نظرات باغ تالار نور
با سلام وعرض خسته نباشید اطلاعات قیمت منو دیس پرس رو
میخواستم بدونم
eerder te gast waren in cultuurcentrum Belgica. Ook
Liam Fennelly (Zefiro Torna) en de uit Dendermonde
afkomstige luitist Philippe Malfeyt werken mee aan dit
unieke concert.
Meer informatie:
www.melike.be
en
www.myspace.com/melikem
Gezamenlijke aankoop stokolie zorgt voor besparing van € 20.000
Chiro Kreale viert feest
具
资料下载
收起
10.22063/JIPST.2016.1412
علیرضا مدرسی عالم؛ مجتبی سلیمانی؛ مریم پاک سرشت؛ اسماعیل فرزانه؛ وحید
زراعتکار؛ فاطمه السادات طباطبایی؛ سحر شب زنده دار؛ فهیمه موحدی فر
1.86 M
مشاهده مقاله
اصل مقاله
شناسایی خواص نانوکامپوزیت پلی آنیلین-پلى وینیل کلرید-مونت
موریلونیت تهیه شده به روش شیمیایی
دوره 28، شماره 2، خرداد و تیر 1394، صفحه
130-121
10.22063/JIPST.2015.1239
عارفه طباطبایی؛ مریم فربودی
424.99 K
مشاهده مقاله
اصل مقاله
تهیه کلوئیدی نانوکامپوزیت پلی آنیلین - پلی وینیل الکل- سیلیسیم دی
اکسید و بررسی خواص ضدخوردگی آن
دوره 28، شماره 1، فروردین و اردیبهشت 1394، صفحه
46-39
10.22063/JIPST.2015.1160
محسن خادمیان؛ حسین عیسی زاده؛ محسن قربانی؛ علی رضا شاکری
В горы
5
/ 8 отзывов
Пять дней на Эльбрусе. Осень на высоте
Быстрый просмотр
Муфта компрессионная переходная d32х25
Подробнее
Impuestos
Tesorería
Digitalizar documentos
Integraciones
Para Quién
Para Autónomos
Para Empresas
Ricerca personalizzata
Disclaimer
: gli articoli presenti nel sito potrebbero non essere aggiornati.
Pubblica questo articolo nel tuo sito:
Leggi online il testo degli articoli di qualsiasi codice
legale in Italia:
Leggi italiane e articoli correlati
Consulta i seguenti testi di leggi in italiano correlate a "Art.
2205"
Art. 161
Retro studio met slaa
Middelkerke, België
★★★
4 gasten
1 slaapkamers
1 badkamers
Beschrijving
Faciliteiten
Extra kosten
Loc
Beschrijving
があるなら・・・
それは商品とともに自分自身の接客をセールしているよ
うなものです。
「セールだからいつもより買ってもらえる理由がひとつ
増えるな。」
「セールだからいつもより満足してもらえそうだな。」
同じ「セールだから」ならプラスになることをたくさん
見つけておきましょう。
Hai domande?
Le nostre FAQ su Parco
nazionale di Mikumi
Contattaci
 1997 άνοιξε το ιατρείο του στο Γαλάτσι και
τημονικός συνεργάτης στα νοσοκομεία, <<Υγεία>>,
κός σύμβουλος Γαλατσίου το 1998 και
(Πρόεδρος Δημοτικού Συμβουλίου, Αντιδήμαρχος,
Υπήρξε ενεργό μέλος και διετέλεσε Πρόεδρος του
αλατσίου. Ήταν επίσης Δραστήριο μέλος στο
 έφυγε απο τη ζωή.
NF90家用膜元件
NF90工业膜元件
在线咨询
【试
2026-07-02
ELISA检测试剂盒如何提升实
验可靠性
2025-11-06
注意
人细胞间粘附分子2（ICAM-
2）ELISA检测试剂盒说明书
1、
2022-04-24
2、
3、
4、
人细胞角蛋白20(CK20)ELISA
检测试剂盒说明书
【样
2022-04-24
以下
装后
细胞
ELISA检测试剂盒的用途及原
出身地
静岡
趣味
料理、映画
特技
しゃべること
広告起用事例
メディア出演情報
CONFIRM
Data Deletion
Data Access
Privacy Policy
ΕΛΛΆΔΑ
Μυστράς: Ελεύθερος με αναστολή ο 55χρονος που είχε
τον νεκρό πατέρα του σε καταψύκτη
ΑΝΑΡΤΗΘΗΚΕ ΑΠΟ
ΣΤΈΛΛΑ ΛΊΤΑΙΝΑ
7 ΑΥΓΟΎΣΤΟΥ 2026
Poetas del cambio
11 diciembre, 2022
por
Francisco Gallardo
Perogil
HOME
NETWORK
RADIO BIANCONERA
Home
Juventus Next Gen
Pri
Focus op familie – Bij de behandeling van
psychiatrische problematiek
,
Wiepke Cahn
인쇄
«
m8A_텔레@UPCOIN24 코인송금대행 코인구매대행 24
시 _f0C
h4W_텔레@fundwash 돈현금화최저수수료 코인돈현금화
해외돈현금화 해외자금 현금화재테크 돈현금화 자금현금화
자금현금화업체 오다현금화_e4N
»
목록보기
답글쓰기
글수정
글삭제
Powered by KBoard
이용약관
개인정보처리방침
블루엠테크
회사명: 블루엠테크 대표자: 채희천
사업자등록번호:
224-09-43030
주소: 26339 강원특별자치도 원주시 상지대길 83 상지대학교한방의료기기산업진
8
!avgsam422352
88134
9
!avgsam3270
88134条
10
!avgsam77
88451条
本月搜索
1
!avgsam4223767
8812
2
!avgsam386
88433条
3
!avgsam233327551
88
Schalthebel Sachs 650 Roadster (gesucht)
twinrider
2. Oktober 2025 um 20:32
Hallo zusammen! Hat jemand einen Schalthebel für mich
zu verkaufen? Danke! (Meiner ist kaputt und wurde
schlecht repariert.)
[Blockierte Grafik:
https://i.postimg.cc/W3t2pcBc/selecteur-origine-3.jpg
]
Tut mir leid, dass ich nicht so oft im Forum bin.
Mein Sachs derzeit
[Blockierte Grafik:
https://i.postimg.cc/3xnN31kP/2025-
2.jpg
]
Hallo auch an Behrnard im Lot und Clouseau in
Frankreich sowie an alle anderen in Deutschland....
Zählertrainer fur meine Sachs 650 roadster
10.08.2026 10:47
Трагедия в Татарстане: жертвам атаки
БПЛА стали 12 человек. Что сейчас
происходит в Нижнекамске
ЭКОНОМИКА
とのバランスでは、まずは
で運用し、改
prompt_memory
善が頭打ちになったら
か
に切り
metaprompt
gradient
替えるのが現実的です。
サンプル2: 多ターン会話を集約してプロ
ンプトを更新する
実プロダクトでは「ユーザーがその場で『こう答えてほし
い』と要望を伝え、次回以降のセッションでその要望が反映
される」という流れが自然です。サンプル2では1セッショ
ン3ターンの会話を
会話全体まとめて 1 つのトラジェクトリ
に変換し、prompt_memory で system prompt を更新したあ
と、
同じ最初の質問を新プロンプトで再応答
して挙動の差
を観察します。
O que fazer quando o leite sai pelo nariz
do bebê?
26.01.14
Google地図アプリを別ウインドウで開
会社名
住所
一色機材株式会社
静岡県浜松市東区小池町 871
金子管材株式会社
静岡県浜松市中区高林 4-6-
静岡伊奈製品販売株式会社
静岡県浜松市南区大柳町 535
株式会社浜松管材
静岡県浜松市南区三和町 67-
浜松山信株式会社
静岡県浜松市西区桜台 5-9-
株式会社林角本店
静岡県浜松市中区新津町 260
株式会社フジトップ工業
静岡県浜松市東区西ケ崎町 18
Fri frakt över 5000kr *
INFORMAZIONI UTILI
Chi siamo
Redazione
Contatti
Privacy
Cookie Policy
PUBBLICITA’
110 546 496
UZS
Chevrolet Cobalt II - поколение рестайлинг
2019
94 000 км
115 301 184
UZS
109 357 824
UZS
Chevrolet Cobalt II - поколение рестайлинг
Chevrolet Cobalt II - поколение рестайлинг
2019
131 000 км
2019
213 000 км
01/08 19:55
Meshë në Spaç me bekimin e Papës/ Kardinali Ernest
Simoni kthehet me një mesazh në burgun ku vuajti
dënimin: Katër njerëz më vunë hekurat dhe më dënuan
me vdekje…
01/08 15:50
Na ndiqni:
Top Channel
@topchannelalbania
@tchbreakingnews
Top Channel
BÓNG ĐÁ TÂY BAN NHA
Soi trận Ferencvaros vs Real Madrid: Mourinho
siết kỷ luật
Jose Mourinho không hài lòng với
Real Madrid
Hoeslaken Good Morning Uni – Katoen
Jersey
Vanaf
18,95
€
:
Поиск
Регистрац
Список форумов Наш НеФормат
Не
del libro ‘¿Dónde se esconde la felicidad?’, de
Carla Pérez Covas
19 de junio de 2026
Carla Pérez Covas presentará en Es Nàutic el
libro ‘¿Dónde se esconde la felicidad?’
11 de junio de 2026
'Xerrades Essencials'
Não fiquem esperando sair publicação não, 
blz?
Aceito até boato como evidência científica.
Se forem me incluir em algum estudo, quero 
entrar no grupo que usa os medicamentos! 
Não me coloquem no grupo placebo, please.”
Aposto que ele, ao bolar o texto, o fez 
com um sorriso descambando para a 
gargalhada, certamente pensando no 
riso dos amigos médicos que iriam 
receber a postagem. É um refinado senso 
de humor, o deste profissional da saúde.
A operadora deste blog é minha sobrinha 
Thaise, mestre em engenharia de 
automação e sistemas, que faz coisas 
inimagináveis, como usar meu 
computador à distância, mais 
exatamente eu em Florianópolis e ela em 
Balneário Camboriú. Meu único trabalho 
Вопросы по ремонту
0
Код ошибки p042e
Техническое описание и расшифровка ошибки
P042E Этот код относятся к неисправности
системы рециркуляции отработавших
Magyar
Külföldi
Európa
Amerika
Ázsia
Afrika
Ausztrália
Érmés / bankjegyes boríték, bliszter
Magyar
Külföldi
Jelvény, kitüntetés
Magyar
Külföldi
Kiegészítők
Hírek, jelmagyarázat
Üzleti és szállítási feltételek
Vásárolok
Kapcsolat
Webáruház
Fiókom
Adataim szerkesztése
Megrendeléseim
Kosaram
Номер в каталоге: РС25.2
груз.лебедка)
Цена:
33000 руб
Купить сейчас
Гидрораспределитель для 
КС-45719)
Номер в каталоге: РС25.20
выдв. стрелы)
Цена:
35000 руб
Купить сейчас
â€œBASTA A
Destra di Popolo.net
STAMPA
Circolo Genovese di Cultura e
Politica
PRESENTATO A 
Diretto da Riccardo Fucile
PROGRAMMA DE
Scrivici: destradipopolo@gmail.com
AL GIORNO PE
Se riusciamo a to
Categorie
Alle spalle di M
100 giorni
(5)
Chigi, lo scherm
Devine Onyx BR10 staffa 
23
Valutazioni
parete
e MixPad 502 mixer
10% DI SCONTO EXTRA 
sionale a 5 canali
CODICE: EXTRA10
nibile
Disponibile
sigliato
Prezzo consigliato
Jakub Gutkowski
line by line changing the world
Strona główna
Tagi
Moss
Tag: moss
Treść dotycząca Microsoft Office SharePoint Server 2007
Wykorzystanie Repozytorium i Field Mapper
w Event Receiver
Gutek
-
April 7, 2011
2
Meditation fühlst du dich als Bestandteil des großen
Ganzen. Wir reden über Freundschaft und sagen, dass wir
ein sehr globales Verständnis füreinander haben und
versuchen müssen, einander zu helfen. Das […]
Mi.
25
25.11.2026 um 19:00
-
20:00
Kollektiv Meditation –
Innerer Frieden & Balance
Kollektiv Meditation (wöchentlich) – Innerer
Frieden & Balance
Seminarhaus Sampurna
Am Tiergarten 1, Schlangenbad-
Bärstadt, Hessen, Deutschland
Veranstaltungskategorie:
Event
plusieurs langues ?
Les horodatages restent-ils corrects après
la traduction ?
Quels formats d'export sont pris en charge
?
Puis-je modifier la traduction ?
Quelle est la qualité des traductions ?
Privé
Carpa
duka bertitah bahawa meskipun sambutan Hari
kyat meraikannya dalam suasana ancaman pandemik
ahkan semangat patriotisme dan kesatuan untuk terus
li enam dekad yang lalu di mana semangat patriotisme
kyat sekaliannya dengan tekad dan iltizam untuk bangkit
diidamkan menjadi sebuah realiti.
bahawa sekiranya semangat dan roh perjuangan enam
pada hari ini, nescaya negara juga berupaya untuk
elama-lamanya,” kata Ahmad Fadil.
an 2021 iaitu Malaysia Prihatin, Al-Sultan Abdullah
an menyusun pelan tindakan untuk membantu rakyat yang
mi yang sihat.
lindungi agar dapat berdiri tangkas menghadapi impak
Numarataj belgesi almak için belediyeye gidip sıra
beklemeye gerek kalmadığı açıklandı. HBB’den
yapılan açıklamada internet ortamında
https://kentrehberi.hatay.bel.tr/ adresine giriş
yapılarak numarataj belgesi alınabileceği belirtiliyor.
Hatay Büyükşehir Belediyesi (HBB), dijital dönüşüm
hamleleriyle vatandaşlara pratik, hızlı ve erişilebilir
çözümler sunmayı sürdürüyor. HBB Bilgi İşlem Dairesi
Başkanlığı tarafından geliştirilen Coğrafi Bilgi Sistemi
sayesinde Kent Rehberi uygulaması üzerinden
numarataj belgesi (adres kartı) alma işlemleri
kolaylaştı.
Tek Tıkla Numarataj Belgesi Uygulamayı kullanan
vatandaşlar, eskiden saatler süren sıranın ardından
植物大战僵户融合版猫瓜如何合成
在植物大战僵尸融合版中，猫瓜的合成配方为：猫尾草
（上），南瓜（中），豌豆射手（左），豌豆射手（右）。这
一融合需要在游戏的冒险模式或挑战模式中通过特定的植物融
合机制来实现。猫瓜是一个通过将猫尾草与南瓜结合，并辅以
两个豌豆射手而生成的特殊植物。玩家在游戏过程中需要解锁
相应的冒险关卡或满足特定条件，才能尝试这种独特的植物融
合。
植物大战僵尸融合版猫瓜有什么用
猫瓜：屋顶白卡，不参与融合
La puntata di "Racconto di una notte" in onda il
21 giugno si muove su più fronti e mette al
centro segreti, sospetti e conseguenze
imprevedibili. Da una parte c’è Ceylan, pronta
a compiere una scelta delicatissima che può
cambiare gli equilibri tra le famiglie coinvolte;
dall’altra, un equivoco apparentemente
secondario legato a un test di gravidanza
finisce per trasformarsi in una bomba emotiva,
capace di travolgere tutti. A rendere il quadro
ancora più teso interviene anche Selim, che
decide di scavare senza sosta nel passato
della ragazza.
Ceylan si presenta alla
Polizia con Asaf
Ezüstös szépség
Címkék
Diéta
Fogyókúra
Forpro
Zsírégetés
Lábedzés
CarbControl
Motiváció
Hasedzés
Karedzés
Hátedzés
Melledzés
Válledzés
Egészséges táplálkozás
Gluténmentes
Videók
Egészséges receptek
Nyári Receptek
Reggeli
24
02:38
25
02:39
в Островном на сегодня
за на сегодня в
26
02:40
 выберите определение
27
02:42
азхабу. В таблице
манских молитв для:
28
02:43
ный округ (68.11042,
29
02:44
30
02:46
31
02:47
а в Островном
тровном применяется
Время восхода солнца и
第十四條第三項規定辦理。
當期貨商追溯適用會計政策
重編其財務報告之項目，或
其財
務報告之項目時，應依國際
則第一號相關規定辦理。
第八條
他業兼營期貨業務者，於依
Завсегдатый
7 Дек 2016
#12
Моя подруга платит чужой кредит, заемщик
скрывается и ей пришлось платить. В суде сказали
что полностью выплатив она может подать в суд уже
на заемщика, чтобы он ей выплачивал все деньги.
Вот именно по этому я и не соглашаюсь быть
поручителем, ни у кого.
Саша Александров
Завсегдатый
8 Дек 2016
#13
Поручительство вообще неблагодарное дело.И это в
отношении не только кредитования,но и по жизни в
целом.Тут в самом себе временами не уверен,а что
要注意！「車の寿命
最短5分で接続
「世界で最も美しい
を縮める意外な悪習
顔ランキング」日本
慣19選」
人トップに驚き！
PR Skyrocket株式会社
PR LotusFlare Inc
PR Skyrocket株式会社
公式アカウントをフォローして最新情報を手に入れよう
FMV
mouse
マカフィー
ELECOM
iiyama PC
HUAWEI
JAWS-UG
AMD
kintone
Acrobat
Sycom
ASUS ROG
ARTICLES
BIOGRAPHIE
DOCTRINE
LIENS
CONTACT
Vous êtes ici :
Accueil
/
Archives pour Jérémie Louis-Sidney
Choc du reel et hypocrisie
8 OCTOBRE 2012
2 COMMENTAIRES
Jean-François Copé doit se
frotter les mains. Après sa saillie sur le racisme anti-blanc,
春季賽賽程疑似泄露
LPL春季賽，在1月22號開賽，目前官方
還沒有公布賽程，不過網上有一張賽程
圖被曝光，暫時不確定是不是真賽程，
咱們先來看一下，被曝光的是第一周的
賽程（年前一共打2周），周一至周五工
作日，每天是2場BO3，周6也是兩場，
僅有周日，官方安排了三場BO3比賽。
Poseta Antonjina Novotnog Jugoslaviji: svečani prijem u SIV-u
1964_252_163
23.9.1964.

* * *

• [Текст задания]: Можете дословно выписать всё от самого начала записей вниз до строки с "www.myspace.com/melikem", включая и первую, и эту строку?

• [Результат]:
نظرات باغ تالار نور
با سلام وعرض خسته نباشید اطلاعات قیمت منو دیس پرس رو
میخواستم بدونم
eerder te gast waren in cultuurcentrum Belgica. Ook
Liam Fennelly (Zefiro Torna) en de uit Dendermonde
afkomstige luitist Philippe Malfeyt werken mee aan dit
unieke concert.
Meer informatie:
www.melike.be
en
www.myspace.com/melikem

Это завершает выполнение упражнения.